The SEC Rule that Let Banks Pile on Debt
“We have a good deal of comfort about the capital cushions at these firms at the moment.” — Christopher Cox, chairman of the Securities and Exchange Commission, March 11, 2008.
As rumors swirled that Bear Stearns faced imminent collapse in early March, Christopher Cox
was told by his staff that Bear Stearns had $17 billion in cash and other assets — more than enough to weather the storm.
Drained of most of its cash three days later, Bear Stearns was forced into a hastily arranged marriage with JPMorgan Chase — backed by a $29 billion taxpayer dowry.
Within six months, other lions of Wall Street would also either disappear or transform themselves to survive the financial maelstrom — Merrill Lynch sold itself to Bank of America, Lehman Brothers filed for bankruptcy protection, and Goldman Sachs and Morgan Stanley converted to commercial banks.
How could Mr. Cox have been so wrong?
Many events in Washington, on Wall Street and elsewhere around the country have led to what has been called the most serious financial crisis since the 1930s. But decisions made at a brief meeting on April 28, 2004, explain why the problems could spin out of control. The agency’s failure to follow through on those decisions also explains why Washington regulators did not see what was coming.
On that bright spring afternoon, the five members of the Securities and Exchange Commission met in a basement hearing room to consider an urgent plea by the big investment banks.
They wanted an exemption for their brokerage units from an old regulation that limited the amount of debt they could take on. The exemption would unshackle billions of dollars held in reserve as a cushion against losses on their investments. Those funds could then flow up to the parent company, enabling it to invest in the fast-growing but opaque world of mortgage-backed securities; credit derivatives, a form of insurance for bond holders; and other exotic instruments.

PROBLEM 1
From the article above on the SEC rule and bank debt, list every financial firm it names, in the order each first appears.
PROBLEM 2
Continue the article above on the SEC rule that let banks take on more debt, starting after its final sentence.

DATA SECTION
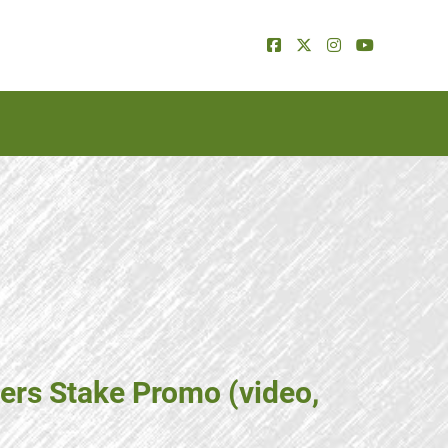
ers Stake Promo (video,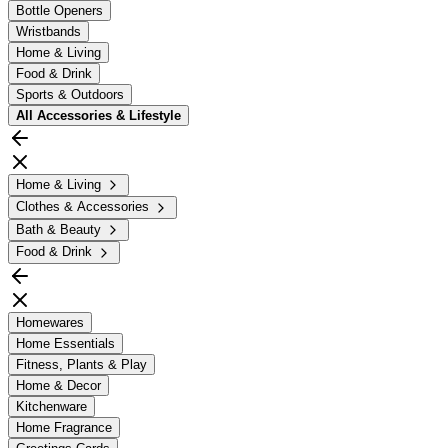
Bottle Openers
Wristbands
Home & Living
Food & Drink
Sports & Outdoors
All
Accessories & Lifestyle
Home & Living
Clothes & Accessories
Bath & Beauty
Food & Drink
Homewares
Home Essentials
Fitness, Plants & Play
Home & Decor
Kitchenware
Home Fragrance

RESPONSE BOX 1
Bear Stearns, JPMorgan Chase, Merrill Lynch, Bank of America, Lehman Brothers, Goldman Sachs, Morgan Stanley

RESPONSE BOX 2
The five investment banks led the charge, including Goldman Sachs, which was headed by Henry M. Paulson Jr. Two years later, he left to become Treasury secretary.
A lone dissenter — a software consultant and expert on risk management — weighed in from Indiana with a two-page letter to warn the commission that the move was a grave mistake. He never heard back from Washington.
One commissioner, Harvey J. Goldschmid, questioned the staff about the consequences of the proposed exemption. It would only be available for the largest firms, he was reassuringly told — those with assets greater than $5 billion.
“We’ve said these are the big guys,” Mr. Goldschmid said, provoking nervous laughter, “but that means if anything goes wrong, it’s going to be an awfully big mess.”
Mr. Goldschmid, an authority on securities law from Columbia, was a behind-the-scenes adviser in 2002 to Senator Paul S. Sarbanes when he rewrote the nation’s corporate laws after a wave of accounting scandals. “Do we feel secure if there are these drops in capital we really will have investor protection?” Mr. Goldschmid asked. A senior staff member said the commission would hire the best minds, including people with strong quantitative skills to parse the banks’ balance sheets.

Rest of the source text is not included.